A Los Angeles landmark since 1935, Griffith Observatory offers visitors some of the city’s best views, including Downtown’s cluster of high-rises and the Pacific Coast to the southwest. Photo courtesy of Griffith Observatory, City of Los Angeles

Wanderings: Angels in the Architecture

Los Angeles boasts among the richest troves of public Art Deco architecture in the nation. With its well-crafted bold geometries and bright colors, the style emerged at the 1925 International Exhibition of Modern Decorative and Industrial Arts in Paris, France, and made its way around the world. Art Deco suited brashly booming L.A., whose architects often added their own embellishments.

Touring Downtown’s Art Deco treasures also yields easy access to architectural landmarks such as L.A. architect Frank Gehry’s Deconstructivist Walt Disney Concert Hall. Photo courtesy of Los Angeles Philharmonic Association

Two historic preservation organizations — the Los Angeles Conservancy and the Art Deco Society of Los Angeles — offer Deco-themed tours and events. In addition, we’ve compiled this self-guided three-day architectural tour of historical buildings. Focusing on three areas of the city, it offers an opportunity to indulge in this distinct style and gain a better understanding of L.A.

### Data listing

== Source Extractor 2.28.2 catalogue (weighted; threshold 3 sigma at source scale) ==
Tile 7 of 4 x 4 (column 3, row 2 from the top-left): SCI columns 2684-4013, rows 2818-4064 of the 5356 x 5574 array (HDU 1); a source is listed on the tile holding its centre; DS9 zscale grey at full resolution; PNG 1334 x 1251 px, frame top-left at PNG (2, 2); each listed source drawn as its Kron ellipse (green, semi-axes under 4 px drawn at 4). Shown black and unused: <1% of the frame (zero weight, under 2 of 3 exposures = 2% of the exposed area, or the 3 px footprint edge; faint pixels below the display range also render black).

==

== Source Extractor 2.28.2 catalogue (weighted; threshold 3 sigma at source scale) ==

### Requests
a. Answer these questions from the Los Angeles Art Deco text, one line each:
(i) Since what year has Griffith Observatory been a Los Angeles landmark?
(ii) At which 1925 event in Paris did the Art Deco style emerge?
(iii) Which two historic preservation organizations offer Deco-themed tours and events?
b. Reproduce the part of the Los Angeles Art Deco text that opens with the words containing "Touring Downtown’s Art" and closes with "understanding of L.A.".
c. Write the next part of the Los Angeles Art Deco text, picking up after its final sentence.

### Expected answers
a.
(i) 1935
(ii) The International Exhibition of Modern Decorative and Industrial Arts
(iii) The Los Angeles Conservancy and the Art Deco Society of Los Angeles

b.
Touring Downtown’s Art Deco treasures also yields easy access to architectural landmarks such as L.A. architect Frank Gehry’s Deconstructivist Walt Disney Concert Hall. Photo courtesy of Los Angeles Philharmonic Association

Two historic preservation organizations — the Los Angeles Conservancy and the Art Deco Society of Los Angeles — offer Deco-themed tours and events. In addition, we’ve compiled this self-guided three-day architectural tour of historical buildings. Focusing on three areas of the city, it offers an opportunity to indulge in this distinct style and gain a better understanding of L.A.

c.
At the corner of Wilshire and Fairfax, the Streamline Moderne May Company Building was reimagined as the long-awaited Academy Museum of Motion Pictures in 2021. Photo by Iwan Baan, Courtesy Academy Museum Foundation

Day One: Downtown

The historical hub of Downtown makes an ideal first destination. Begin at the grand palace that has welcomed people by the trainload for 83 years: Union Station Los Angeles (1939, Parkinson & Parkinson). This eloquent amalgam of Moorish, Spanish Colonial, Mission Revival, and Art Deco architecture has appeared in many movies, including “The Way We Were,” “Bugsy,” and “Catch Me If You Can.”

Hardwood paneling creates superb acoustics in the Walt Disney Concert Hall’s main auditorium, where seating for more than 2,200 people surrounds the performers. Photo courtesy of Los Angeles Philharmonic Association

A short stroll leads to Los Angeles City Hall, completed in 1928 by a consortium of local architects. Its iconic 28-story pyramid-topped tower will be familiar to anyone who recalls the opening credits of the TV series “Dragnet.” Must-see features include a 135-foot-wide rotunda with 46 types of marble; the stately City Council Chamber; the 26th-floor mayoral portrait gallery; and the 27th-floor observation deck’s panoramic views.

Completed in 1930, the turquoise Eastern Columbia Building stands out against a backdrop of more conventional Downtown buildings. Photo courtesy of L.A. Conservancy/Adrian Scott Fine

Next, head to Los Angeles Central Library (1926, Bertram Goodhue). The square-block structure evokes an ancient temple of learning, its history chronicled in Susan Orlean’s recent bestseller The Library Book. Expanded in 1993 with an eight-story atrium, the 540,000-square-foot library features a soaring rotunda — with 9,000 square feet of murals depicting California history by Dean Cornwell — and a peaceful 1.5-acre public garden.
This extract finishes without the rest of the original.